A now-sacked Ghanaian government minister has admitted that he accepted a cash gift of $40,000 (£33,000) “in order not to offend the sensibility of a potential wealthy investor”, according to an official report into the incident.
Charles Adu Boahen was dismissed as a minister last November after an investigative journalist caught him on camera appearing to accept the money from someone pretending to be a wealthy sheikh who had expressed an interest in investing $500m in the continent including setting up an Islamic Bank in Ghana.
Ghana’s Office of the Special Prosecutor (OSP), which looks into alleged corruption and corruption-related activities, launched a six-month investigation and released its report on Monday.

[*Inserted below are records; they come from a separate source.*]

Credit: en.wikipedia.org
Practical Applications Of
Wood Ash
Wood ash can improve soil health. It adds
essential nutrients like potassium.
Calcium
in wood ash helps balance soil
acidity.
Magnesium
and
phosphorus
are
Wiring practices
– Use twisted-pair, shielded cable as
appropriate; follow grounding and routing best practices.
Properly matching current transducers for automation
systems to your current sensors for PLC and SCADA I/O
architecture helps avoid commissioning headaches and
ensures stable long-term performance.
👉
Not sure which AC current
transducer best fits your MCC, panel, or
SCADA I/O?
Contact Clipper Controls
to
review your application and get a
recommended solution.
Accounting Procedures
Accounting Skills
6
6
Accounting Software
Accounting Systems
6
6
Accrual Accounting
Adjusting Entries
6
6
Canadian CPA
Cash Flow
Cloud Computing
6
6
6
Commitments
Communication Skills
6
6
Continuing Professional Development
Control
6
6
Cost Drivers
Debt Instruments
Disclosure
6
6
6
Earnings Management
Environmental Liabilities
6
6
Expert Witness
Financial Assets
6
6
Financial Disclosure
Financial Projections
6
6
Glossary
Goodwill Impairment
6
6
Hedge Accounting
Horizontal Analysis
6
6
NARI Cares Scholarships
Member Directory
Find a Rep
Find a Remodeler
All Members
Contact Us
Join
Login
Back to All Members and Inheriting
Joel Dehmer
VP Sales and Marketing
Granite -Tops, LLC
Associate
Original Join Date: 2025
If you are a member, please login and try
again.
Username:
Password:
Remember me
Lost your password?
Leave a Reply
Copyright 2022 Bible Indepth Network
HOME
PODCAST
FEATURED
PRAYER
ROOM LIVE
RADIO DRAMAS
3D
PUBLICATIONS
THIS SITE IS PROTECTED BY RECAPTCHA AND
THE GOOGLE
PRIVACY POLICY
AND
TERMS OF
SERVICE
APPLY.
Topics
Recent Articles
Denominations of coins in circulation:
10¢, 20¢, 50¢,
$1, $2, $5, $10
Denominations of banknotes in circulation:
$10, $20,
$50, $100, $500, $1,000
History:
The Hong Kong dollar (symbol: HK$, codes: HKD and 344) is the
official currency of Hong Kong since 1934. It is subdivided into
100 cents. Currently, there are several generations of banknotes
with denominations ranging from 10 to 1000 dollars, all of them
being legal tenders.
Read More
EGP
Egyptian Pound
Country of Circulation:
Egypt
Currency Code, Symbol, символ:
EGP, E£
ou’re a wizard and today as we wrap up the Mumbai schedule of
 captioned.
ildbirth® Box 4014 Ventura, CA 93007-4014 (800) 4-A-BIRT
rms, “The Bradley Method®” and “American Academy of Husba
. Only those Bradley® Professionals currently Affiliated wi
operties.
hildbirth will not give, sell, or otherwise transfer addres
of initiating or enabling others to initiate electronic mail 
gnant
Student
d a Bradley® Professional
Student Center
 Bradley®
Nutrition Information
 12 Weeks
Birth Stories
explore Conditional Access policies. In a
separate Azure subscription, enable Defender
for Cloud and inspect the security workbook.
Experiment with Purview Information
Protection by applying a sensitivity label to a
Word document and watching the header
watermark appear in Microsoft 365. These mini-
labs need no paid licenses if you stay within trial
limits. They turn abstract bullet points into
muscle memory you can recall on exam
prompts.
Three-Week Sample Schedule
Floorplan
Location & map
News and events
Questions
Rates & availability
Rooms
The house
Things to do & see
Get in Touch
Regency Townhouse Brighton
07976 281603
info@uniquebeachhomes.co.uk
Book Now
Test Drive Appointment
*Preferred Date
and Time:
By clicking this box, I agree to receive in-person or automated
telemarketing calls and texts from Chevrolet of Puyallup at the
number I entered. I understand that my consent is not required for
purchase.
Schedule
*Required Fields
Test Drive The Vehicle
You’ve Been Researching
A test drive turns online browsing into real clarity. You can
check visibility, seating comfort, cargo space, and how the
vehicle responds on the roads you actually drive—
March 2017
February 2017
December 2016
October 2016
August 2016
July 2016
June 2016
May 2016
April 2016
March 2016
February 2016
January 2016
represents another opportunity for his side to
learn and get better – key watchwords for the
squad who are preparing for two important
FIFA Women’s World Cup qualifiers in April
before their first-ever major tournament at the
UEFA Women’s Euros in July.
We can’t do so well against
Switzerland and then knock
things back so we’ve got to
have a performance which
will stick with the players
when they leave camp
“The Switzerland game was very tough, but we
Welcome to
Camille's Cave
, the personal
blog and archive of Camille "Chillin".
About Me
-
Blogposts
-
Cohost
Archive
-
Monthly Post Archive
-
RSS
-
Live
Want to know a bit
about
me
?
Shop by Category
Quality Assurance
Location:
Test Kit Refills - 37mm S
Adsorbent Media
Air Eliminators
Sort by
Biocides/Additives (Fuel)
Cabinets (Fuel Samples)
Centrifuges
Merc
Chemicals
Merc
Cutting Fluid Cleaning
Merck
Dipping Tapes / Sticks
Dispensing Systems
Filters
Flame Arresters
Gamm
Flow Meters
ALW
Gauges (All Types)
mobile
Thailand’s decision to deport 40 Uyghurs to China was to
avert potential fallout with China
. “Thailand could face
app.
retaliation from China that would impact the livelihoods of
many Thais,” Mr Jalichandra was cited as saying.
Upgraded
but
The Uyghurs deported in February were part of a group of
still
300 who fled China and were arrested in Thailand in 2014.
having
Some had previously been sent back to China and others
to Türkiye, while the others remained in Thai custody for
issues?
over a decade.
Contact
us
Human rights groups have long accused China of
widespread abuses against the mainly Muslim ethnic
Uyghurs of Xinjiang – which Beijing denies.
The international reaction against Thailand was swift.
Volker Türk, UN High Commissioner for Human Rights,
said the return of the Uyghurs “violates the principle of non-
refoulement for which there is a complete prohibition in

The secret filming by media company Tiger Eye PI also showed Mr Adu Boahen asking for “20% of the intended investment as his cut” and a fee of $200,000 for the vice-president,” the OSP report says. The vice-president knew nothing of the arrangement.
In his conclusions, Special Prosecutor Kissi Agyebeng said Mr Adu Boahen “exhibited [a] lack of sound judgment. His claim that he accepted the cash gift to avoid offending the supposed sheikh lies very thinly.”
In addition, Mr Kissi Agyebeng said the former minister was “quite reckless” in bringing up the vice-president.
Despite these conclusions the OSP said that while Mr Adu Boahen’s actions amounted “to trading in influence or influence peddling” they are not criminal offences in Ghanaian law and as a result he cannot be prosecuted.